Патриция обняла его за плечи.
— Ты не заблудишься, когда поедешь, обратно? Здесь столько поворотов, в этом лесу Рамбуйе.
— Я уже запоминаю ориентиры. А если и заблужусь, то не насовсем.
— Мы почти приехали, Клод. За этим поворотом мостик, а дальше сразу же будет наш дом.
Миновав мост, Клод остановил машину возле аккуратного домика, крытого бордовой черепицей.
— Зайдешь на чашку кофе?
Клод отказался. Поцеловав Патрицию, развернулся и поехал назад.

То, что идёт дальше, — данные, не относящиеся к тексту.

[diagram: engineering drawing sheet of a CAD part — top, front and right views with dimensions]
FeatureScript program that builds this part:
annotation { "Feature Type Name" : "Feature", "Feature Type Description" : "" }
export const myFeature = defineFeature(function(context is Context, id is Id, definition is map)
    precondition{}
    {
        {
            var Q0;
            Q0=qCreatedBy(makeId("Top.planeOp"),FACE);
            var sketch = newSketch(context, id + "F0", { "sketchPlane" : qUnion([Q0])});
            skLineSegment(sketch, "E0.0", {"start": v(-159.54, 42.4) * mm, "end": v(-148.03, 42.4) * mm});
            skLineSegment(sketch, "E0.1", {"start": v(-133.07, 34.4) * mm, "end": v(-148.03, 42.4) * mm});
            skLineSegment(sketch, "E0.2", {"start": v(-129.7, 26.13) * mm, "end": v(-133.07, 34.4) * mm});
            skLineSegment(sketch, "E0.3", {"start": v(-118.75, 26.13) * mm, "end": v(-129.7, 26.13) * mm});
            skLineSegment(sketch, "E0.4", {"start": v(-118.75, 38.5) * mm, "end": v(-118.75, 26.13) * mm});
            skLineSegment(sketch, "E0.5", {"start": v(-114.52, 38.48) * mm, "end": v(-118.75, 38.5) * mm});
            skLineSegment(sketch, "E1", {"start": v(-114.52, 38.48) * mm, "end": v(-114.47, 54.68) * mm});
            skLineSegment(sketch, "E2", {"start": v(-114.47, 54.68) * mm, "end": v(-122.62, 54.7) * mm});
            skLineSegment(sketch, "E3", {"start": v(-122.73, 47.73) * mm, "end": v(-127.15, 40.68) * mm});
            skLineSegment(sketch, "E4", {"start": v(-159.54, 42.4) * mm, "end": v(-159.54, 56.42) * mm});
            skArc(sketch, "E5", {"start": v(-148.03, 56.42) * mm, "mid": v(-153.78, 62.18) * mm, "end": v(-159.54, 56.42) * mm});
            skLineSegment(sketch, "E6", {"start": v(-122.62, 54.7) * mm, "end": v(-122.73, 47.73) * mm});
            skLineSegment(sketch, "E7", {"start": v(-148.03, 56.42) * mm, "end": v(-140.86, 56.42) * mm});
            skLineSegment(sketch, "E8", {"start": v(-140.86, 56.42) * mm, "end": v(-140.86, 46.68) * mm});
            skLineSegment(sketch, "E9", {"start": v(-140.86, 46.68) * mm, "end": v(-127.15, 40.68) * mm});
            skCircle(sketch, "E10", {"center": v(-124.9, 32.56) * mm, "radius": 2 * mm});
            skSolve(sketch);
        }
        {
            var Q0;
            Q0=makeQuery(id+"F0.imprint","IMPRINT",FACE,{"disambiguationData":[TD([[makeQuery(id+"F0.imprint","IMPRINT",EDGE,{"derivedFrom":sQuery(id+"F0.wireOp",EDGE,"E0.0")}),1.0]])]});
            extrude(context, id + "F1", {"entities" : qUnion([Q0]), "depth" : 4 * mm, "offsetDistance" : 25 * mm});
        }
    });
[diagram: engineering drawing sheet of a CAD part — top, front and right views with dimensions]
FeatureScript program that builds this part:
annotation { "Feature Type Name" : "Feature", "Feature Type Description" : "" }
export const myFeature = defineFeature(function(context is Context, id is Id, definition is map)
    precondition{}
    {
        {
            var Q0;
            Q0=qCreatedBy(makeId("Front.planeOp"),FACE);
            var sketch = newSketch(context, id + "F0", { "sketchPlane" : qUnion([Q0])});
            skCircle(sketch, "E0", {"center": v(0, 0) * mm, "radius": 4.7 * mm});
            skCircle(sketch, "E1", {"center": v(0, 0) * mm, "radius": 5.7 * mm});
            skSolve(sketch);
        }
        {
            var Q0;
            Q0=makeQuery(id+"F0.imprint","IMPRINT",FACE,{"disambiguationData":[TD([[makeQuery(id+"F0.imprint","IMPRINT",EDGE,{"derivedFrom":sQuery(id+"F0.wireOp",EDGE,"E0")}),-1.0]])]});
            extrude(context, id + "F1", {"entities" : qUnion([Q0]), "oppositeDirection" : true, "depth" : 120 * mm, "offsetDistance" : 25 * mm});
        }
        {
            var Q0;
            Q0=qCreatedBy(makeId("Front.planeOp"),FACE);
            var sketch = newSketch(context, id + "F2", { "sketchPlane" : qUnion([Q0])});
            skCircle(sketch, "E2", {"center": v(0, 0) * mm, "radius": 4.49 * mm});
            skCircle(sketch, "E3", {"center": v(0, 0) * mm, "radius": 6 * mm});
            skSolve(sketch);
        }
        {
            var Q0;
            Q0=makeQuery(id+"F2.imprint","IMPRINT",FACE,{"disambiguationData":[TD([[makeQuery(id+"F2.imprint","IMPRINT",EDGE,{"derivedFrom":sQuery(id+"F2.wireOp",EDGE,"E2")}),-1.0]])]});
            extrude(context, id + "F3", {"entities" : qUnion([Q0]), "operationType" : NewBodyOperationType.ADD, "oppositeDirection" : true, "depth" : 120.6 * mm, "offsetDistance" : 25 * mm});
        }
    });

Снова миновал мост через ручей, снова крутой поворот, на котором протяжно пропели колеса, и машина нырнула в разукрашенный флажками майской зелени лес. Дорога здесь была неширокой, петляющей, и Клод сбавил скорость.
Красное солнце сквозными лучами просвечивало между ветвями и стволами. И Клода вдруг охватила волна неизъяснимого восторга, бурной беспричинной радости жизни — хотелось громко петь, смеяться от ощущения счастья.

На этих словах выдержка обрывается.